Dipl. Psych. Monika Müller-Herrmann

Heilpraktikerin für Psychotherapie, Psychologin, Psychoonkologin, Palliativ
Care Fachkraft, Heilpraktikerin für Psychotherapie, Trauerbegleiterin (BVT),
staatlich anerkannte Altenpflegerin

Für Sie in der Übersicht

Warum ich wurde, was ich bin.

Die Kombination aus Altenpflegerin und Psychologin hat mein berufliches Leben bestimmt. Gleichzeitig eine Hand halten, zum Zustand der Matratze zu beraten, eine Beratung zur Patientenverfügung machen oder zur Morphintherapie, für Sinnfragen da zu sein und empathisch zuhören. Hospizarbeit, Psychoonkologie und Palliativpsychologie sind so ein abwechslungsreiches, lohnendes Arbeitsfeld. Ich möchte Menschen Mut machen zur Sterbe- und Trauerbegleitung, im Hauptamt und im Ehrenamt. Es ist die schönste, sinnvollste Art der Arbeit, die ich mir vorstellen kann.

Wie ich wurde, was ich bin.

Ich glaube, dass der sehr frühe Tod meines Vaters mich entschieden geprägt hat, sowohl was die notwendige Beschäftigung mit Sterben und Tod anging wie die Suche nach Trost und Spiritualität. Der Prozess des Sterbens und des Trauerns hat mich sehr früh auf die Suche gehen lassen, nach dem, was trägt.

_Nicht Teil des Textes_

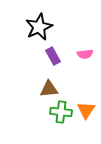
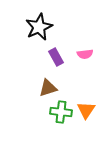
purple rectangle: moved 3 px right, 1 px down
brown triangle: moved 1 px left, 1 px up; rotated 12 degrees counterclockwise
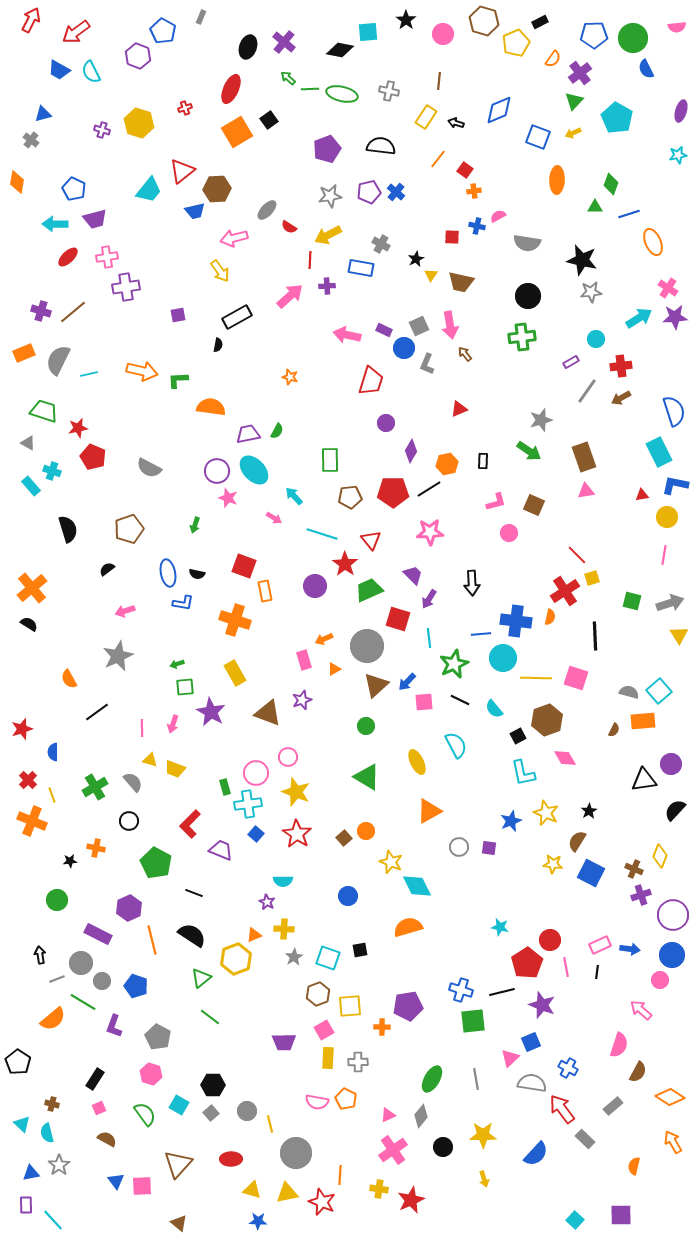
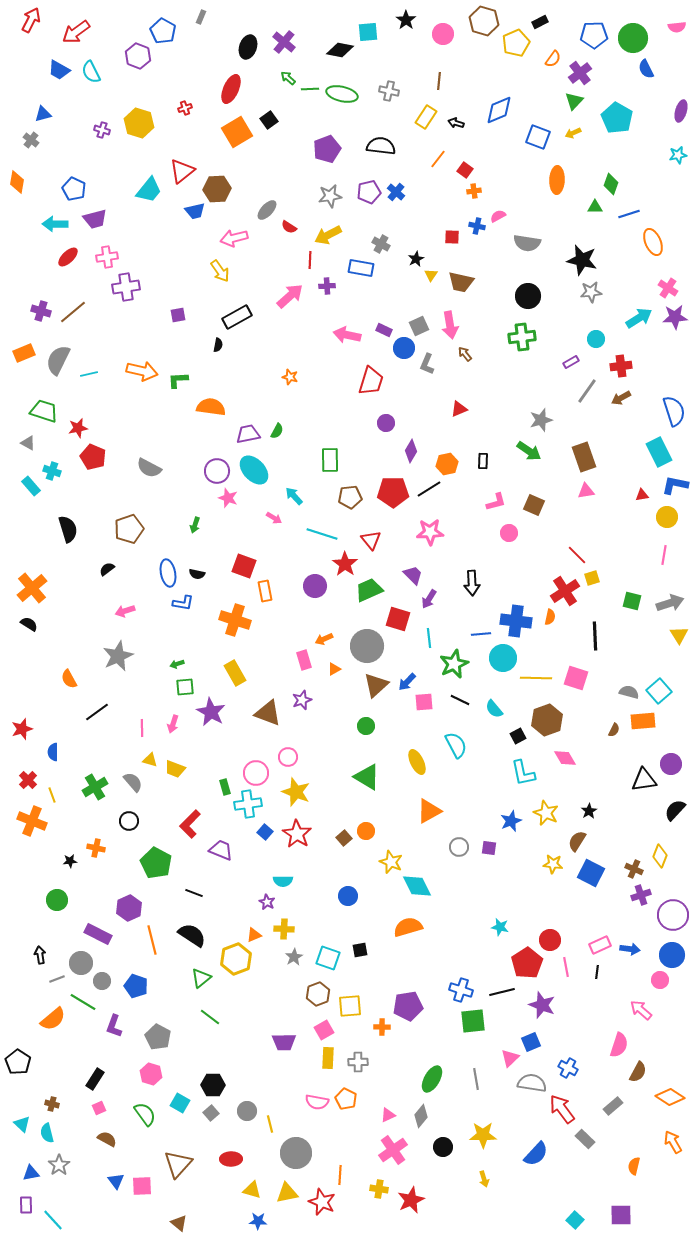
blue square at (256, 834): moved 9 px right, 2 px up
cyan square at (179, 1105): moved 1 px right, 2 px up
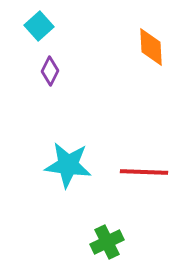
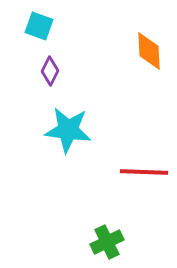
cyan square: rotated 28 degrees counterclockwise
orange diamond: moved 2 px left, 4 px down
cyan star: moved 35 px up
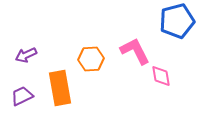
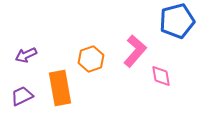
pink L-shape: rotated 68 degrees clockwise
orange hexagon: rotated 15 degrees counterclockwise
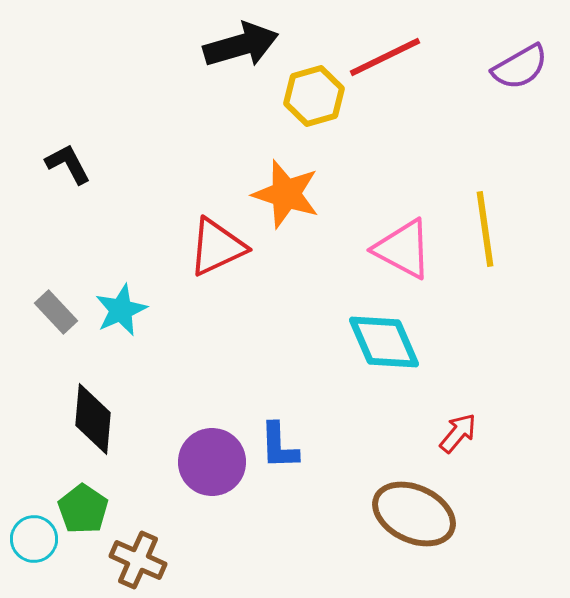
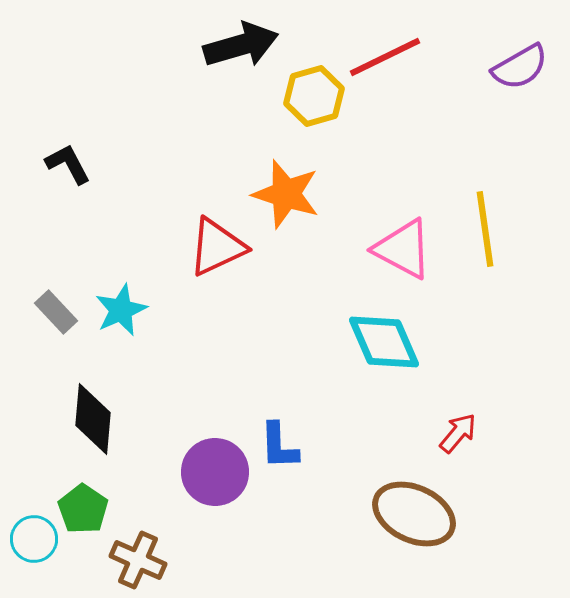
purple circle: moved 3 px right, 10 px down
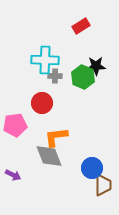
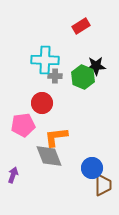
pink pentagon: moved 8 px right
purple arrow: rotated 98 degrees counterclockwise
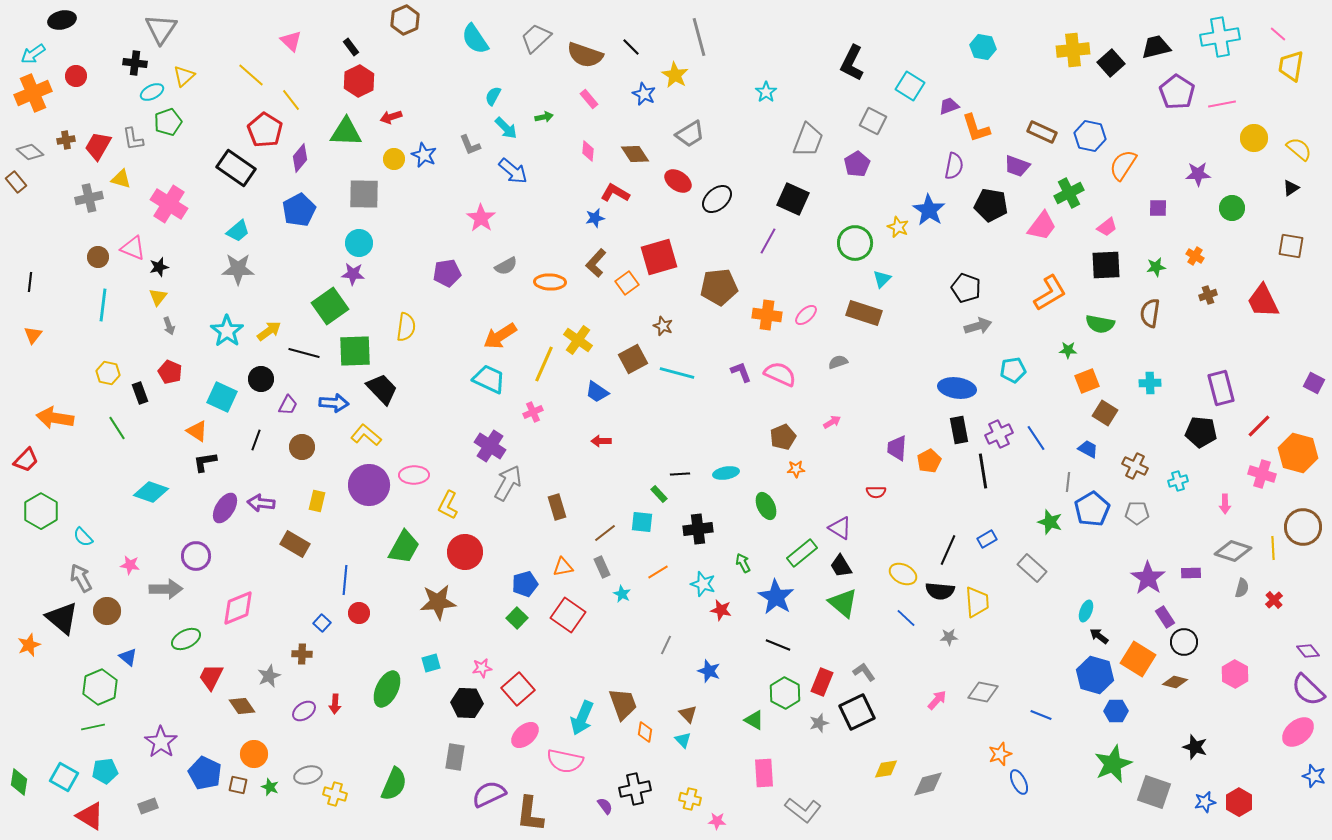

Wie meine erste Begegnung mit Sterben und Tod für mich war und wie mich die Beschäftigung damit in meinem Leben beeinflusst

Meine erste Begegnung mit dem Sterben als junger Mensch war in meinem freiwilligen sozialen Jahr. Ich wurde völlig unvorbereitet ans Bett einer sterbenden Frau gesetzt. Mein erster Impuls war, eine Kerze anzumachen, ihre Hand zu halten und einfach da zu sein. Ich merkte, ich hatte großen Respekt vor ihrem Prozess und keinerlei Angst. Im Rahmen des freiwilligen sozialen Jahres machte ich noch einige Sterbebegleitungen, las Elisabeth Kübler-Ross und sah den Film über das St. Christopher Hospice. Danach wurde ich Altenpflegerin, später Psychologin und hatte das große Glück, direkt nach dem Studium die Leitung einer Hospizgruppe zu übernehmen. 14 Jahre lang durfte ich Sterbende und ihre Angehörigen beraten, Ehrenamtliche koordinieren und schulen und ein Trauercafé leiten. 2017 habe ich mich selbständig gemacht als Dozentin für Palliative Care, Trauerbegleitung und Coaching und berate in eigener Praxis mit Trauerbegleitung und Psychoonkologie.

Veröffentlichungen

• „Mich zieht es zur Hospizarbeit – Motivationslagen von potentiellen Ehrenamtlichen in der Hospizarbeit. Eine deskriptive Studie.“, 2015, im Grin Verlag erschienen
• „Aufbau und Leitung eines Trauercafés: Ein Erfahrungsbericht“, 2017, im tredition Verlag erschienen
• „Trauer und Trauerbegleitung. Ein Ratgeber für Trauernde“, 2018, im tredition Verlag erschienen.